Walter Ayoví
I’ve been trying to find out what some other philosophers think of the case of Mr. Edward Snowden (future refugee in Ecuador?). One philosopher I consulted was Robert Paul Wolff, more politically outspoken than most. Alas, he had little to offer beyond a few snarky comments about the NSA. But he did say quite a lot about how well he liked his own writing. Which was fine. In this merciless discipline, some light self-appreciation is refreshing.
The concluding paragraph really hits it:
Far and away the greatest contemporary cellist is Yo Yo Ma.
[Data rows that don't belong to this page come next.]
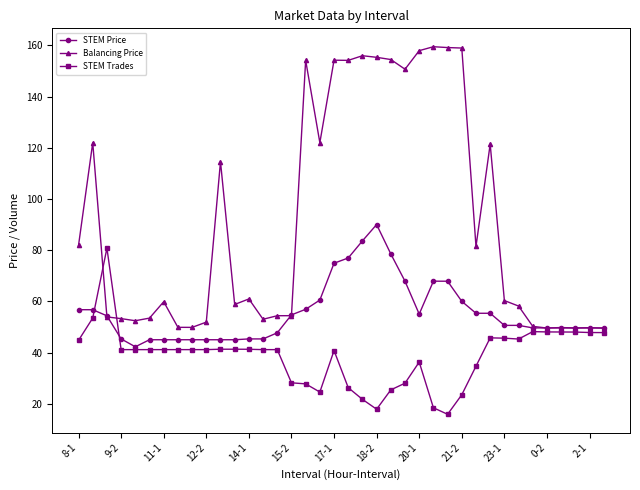

True or false: Balancing Price has more than 1 interior local peaks.

True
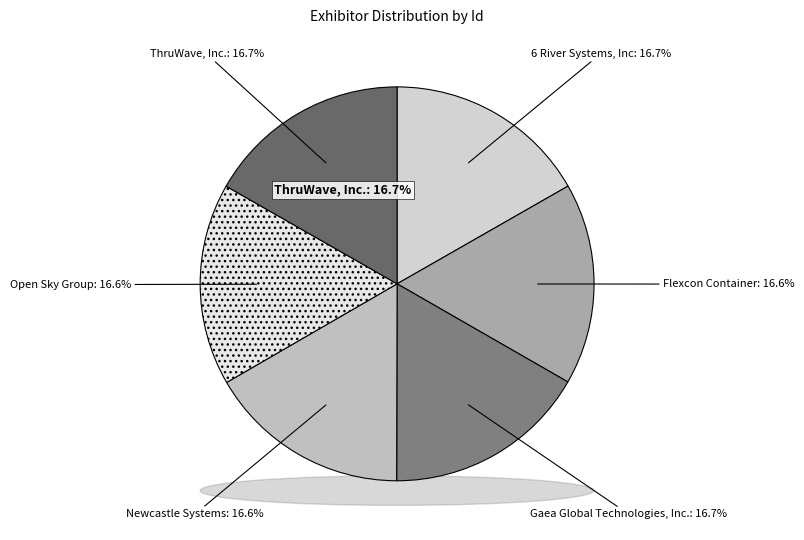

How many slices are in this pie chart?

6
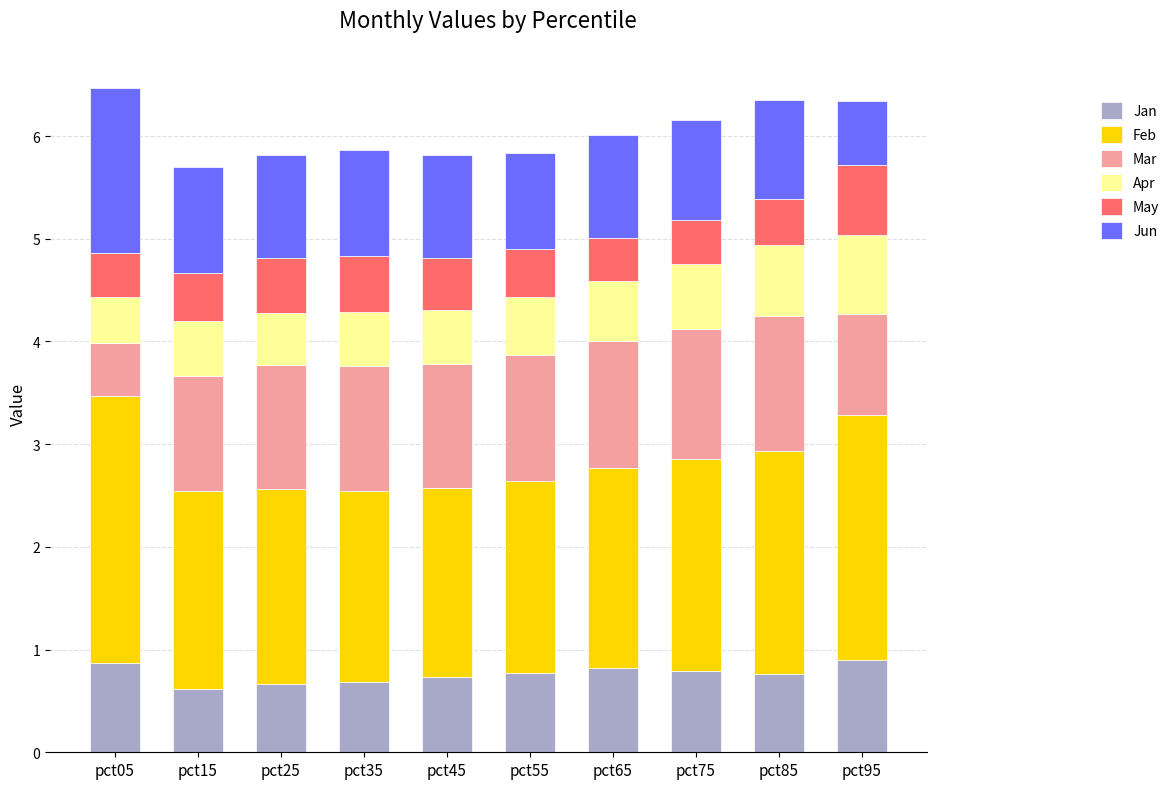

What is the lowest value of the Jan series?

0.6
He has so completely mastered the ferociously difficult technique of the cello that when he plays, he looks as though he is not so much producing the music as listening to it. There is something about the way he holds the cello, leaning back away from it as though it were playing itself, that communicates that he need no longer even think about the fingerings and bowings that absorb the attention of lesser cellists. The great Russian cellist Rostropovich used to play in much the same manner. God knows, I do not think of myself as a satirist in the same world as Jonathan Swift, say, but there are times when I feel like Fast Eddy Felsen, moving around the pool table with an animal grace, secure in the knowledge that he cannot miss.
Whom I kept thinking of was Walter Ayoví. Walter Ayoví.
I wondered if there were any good YouTube videos of Walter Ayoví “moving around … with an animal grace, secure in the knowledge that he [could not] miss.” Probably not, I thought. How many other people are there who sit around thinking of the animal grace of Walter Ayoví.
And then I found this video commentary by some Mexican dude. Here was someone who understood. Thank heaven for small mercies.
Listen to the commentator say: Siempre desmarcado.
If you don’t know Spanish, I feel sorry for you.